0

I have a DataFrame containing 8 columns. The time ("Tidspunkt"), flow ("Streamflow"), precipitation ("precip_mean_mm"), the beginning and end of the event for the flow and the precipitation ("begin_rain_checked", "end_rain_checked", "begin_flow_checked", and "end_flow_checked"), and a number assigned on each event ("event_number").

What I want is to extract all the rows for the months October, November, December, January, February, March, and April within all the years of the DataFrame. But I only want full events. So if I have an event in October which started in Septemer I don't want to include it. And if I have an event which started in April and runs into May I do want to include it.

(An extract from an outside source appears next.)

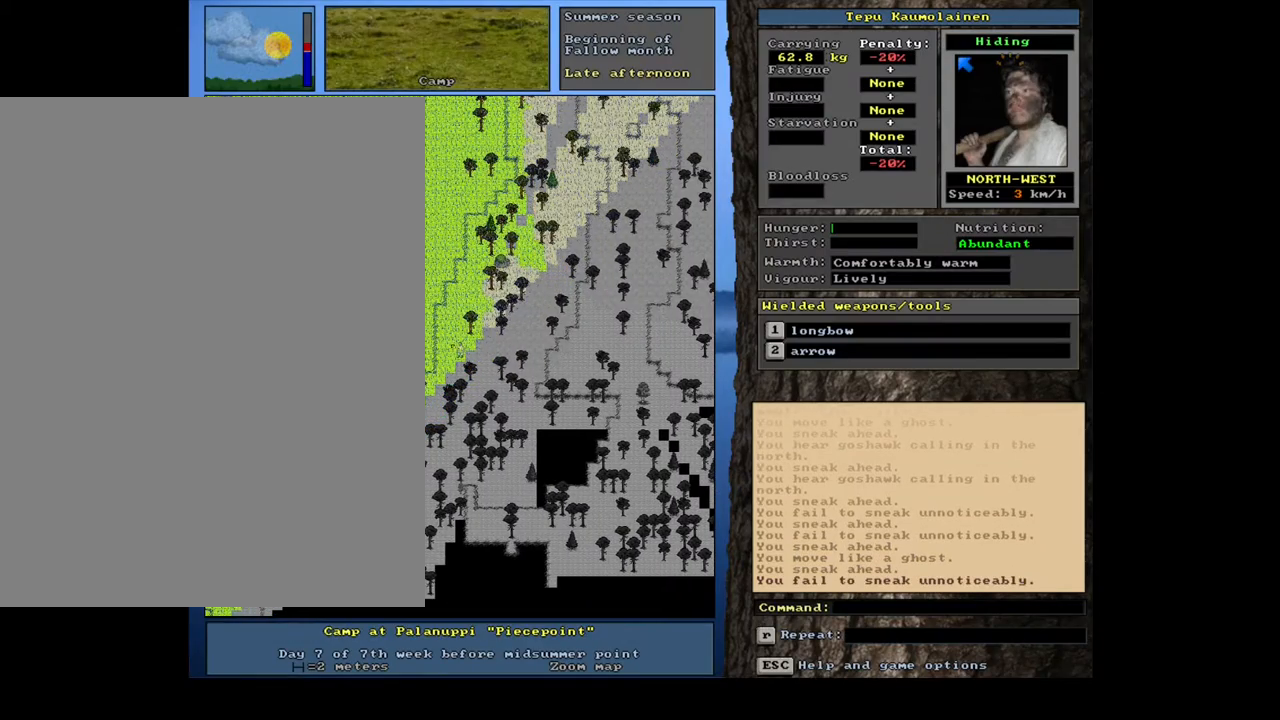
{"keys": ["ctrl_l", "l"], "mouse": [], "events": []}
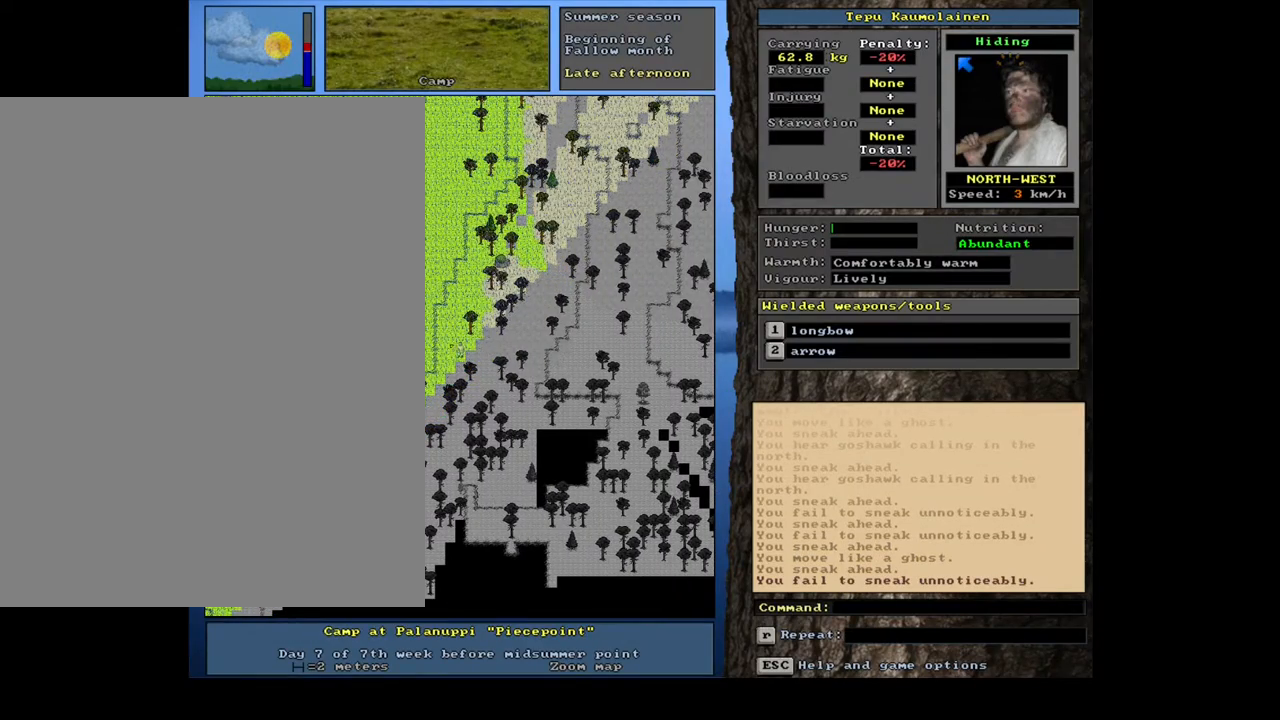
{"keys": ["ctrl_l", "l"], "mouse": [], "events": []}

So the the code should be able to both take the months in "Tidspunkt" and the "event_number" into consideration, when extracted the data.

I tried to mask it but it did not work, it gave me the same DataFrame but with an extra column containing the number of the month.

# Get the month values for each row
Rain_Stream['month'] = Rain_Stream['Tidspunkt'].dt.month

# Create a mask for the period of interest (October to April)
mask = ((Rain_Stream['month'] >= 10) | (Rain_Stream['month'] <= 4))

# Create a mask for the start and end of each event
start_mask = Rain_Stream['event_number'].diff() > 0
end_mask = Rain_Stream['event_number'].diff(periods=-1) < 0

# Combine the masks to get the final mask
final_mask = ((start_mask & mask) | (end_mask & mask) | mask)

# Extract the rows that satisfy the final mask
extracted_rs = Rain_Stream[final_mask].reset_index(drop=True)
jonrsharpe
  • 115,751
  • 26
  • 228
  • 437
Camilla T
  • 1
  • 1
  • Please add a [MRE](https://stackoverflow.com/help/minimal-reproducible-example) (also look [here](https://stackoverflow.com/questions/20109391/how-to-make-good-reproducible-pandas-examples)) that replicates your problem. – Timus May 04 '23 at 12:32

1 Answers1

0

I'm not really sure about start_mask and end_mask but at least

final_mask = ((start_mask & mask) | (end_mask & mask))

your final_mask should be like this if you add OR with mask the other 2 conditions are worthless.